WORK TO COMPLETE:
a - In the passage on San hunting poison, which plant poison is added to increase the poison's efficacy?
b - Please copy the passage on San hunting poison word for word, starting at "According to Mongabay, the" and ending at "deadly plant species.".
c - Decide whether each statement agrees with the passage on San hunting poison, answering yes or no and quoting the words that settle it: (i) Robert Hitchcock is an anthropologist at the University of New Mexico. (ii) The San people are primarily farmers. (iii) Findings on other poison materials were published in Zookeys.

PAGE TEXT:
<<<<

Because of their knowledge and use of poison to cause lethal harm, the San people of South Africa commanded a lot of fear among neighboring communities and visitors to the Kalahari Desert in the 17th and 19th centuries. According to recent research, the San people, who are primarily hunter-gatherers, use poisoned-tipped arrows to hunt for meat in the wild.
According to Mongabay, the poison is created from toxic beetle larvae such as diamphidia and plant poisons such as sansevieria aethiopica, which is added to increase the poison’s efficacy. Other materials used by hunter-gatherers to produce poison, according to the results published in Zookeys, are ground-up beetle larval paste and other deadly plant species.
Robert Hitchcock, an anthropologist at the University of New Mexico and co-author of the research paper, stated that they were interested in how and why people used such natural ingredients in the preparation of poison. He revealed that their interactions with the hunter-gatherers indicated that the plant poisons gave them an advantage in their hunting expedition.

>>>>

RECORDED DATA:
<<<<

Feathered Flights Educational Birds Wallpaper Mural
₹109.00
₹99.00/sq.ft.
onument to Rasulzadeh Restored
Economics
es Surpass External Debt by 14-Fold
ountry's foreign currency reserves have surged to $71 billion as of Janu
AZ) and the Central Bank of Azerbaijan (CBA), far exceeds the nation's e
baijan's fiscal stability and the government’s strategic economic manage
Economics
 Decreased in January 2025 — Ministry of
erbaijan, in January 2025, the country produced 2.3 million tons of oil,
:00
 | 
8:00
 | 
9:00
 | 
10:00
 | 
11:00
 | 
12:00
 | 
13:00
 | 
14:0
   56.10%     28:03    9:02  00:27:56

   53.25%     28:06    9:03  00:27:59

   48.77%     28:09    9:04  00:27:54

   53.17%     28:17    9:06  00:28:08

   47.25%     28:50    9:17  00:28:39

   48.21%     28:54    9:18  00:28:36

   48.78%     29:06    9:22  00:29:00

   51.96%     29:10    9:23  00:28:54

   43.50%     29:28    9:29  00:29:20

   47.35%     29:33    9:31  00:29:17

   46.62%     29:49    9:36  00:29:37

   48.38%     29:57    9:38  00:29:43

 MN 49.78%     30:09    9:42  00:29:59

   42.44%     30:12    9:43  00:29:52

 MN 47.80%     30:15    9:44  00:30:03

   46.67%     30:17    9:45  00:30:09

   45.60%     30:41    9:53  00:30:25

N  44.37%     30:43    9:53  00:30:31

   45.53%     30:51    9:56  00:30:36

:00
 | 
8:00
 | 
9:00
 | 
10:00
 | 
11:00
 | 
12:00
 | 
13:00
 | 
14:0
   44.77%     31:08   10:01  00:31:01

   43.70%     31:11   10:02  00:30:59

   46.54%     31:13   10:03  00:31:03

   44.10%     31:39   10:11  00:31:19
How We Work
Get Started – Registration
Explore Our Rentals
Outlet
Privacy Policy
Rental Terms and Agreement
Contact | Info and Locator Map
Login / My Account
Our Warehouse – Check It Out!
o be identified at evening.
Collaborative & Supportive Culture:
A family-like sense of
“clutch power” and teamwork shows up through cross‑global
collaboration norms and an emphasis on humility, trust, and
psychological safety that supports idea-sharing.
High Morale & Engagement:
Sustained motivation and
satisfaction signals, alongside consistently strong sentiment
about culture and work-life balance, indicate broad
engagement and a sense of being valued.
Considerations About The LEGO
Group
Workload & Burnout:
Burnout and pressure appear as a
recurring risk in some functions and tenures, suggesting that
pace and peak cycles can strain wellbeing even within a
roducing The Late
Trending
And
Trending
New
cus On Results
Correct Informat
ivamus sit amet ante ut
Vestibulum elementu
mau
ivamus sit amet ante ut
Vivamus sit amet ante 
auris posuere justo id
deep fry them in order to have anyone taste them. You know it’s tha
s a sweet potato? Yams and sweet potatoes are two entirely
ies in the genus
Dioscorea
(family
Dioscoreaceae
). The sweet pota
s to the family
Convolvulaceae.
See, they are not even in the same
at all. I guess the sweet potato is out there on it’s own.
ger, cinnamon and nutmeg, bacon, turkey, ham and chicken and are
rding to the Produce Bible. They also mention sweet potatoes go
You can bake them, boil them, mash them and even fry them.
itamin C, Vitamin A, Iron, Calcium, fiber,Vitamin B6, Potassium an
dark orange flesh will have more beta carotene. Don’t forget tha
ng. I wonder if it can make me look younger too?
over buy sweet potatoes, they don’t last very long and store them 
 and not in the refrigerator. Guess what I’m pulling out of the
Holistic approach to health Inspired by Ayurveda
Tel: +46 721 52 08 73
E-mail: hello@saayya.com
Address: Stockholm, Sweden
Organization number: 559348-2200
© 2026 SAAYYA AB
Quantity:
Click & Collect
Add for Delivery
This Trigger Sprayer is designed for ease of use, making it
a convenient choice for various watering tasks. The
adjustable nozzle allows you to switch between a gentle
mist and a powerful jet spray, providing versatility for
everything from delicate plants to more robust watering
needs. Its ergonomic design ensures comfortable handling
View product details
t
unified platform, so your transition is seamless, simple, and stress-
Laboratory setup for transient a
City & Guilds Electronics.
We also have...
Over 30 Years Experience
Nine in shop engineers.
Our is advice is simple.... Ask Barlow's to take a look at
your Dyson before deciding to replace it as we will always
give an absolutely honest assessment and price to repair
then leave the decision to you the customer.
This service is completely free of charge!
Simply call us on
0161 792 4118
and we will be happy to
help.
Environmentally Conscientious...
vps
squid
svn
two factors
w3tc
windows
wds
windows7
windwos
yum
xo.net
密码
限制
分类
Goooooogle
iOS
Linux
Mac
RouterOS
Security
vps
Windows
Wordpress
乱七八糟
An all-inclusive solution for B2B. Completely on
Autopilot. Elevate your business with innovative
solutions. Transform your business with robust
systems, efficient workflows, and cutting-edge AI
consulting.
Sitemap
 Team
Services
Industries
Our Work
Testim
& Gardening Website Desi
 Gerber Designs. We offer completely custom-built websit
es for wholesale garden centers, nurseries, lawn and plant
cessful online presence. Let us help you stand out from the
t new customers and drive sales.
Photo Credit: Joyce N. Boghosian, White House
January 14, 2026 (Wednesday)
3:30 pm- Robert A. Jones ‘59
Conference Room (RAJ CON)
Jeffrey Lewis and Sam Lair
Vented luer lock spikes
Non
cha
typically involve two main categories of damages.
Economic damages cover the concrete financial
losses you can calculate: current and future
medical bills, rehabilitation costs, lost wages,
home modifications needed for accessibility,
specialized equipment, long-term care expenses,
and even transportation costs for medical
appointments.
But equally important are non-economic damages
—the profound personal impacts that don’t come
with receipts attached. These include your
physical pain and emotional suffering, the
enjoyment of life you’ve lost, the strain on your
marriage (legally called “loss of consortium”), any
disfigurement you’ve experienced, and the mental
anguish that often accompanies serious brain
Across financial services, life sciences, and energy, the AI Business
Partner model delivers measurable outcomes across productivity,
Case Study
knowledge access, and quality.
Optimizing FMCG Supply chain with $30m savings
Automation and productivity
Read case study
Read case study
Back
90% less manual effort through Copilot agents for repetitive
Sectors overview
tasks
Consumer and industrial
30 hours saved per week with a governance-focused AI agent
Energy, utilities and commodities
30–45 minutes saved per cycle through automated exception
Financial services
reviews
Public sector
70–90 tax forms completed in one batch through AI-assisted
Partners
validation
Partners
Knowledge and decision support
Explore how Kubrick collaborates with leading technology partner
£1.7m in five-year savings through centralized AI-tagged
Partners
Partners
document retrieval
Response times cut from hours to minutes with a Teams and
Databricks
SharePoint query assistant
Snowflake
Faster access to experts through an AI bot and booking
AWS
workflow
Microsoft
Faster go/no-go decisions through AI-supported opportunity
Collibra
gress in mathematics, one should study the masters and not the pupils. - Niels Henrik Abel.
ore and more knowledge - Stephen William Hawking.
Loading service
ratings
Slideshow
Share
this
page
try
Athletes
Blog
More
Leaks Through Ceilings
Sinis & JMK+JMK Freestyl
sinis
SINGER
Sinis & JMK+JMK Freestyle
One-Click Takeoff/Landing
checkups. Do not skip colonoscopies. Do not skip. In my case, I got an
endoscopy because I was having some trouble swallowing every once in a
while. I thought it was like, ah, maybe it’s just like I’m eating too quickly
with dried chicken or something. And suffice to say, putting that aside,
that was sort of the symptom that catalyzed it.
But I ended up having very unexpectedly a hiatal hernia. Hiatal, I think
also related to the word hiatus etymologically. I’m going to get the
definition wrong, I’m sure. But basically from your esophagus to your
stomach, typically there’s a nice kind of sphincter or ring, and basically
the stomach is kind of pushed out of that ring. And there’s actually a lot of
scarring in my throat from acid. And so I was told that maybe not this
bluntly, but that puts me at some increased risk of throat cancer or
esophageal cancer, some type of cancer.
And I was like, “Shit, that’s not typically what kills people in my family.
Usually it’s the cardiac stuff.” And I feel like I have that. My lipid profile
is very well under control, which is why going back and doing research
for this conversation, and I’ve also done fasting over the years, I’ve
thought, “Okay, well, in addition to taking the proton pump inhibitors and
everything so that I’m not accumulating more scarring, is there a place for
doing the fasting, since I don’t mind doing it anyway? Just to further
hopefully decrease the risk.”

>>>>

RESPONSES PER TASK:
a - sansevieria aethiopica

b -
According to Mongabay, the poison is created from toxic beetle larvae such as diamphidia and plant poisons such as sansevieria aethiopica, which is added to increase the poison’s efficacy. Other materials used by hunter-gatherers to produce poison, according to the results published in Zookeys, are ground-up beetle larval paste and other deadly plant species.

c -
(i) Yes: "Robert Hitchcock, an anthropologist at the University of New Mexico"
(ii) No: "the San people, who are primarily hunter-gatherers"
(iii) Yes: "Other materials used by hunter-gatherers to produce poison, according to the results published in Zookeys, are ground-up beetle larval paste and other deadly plant species"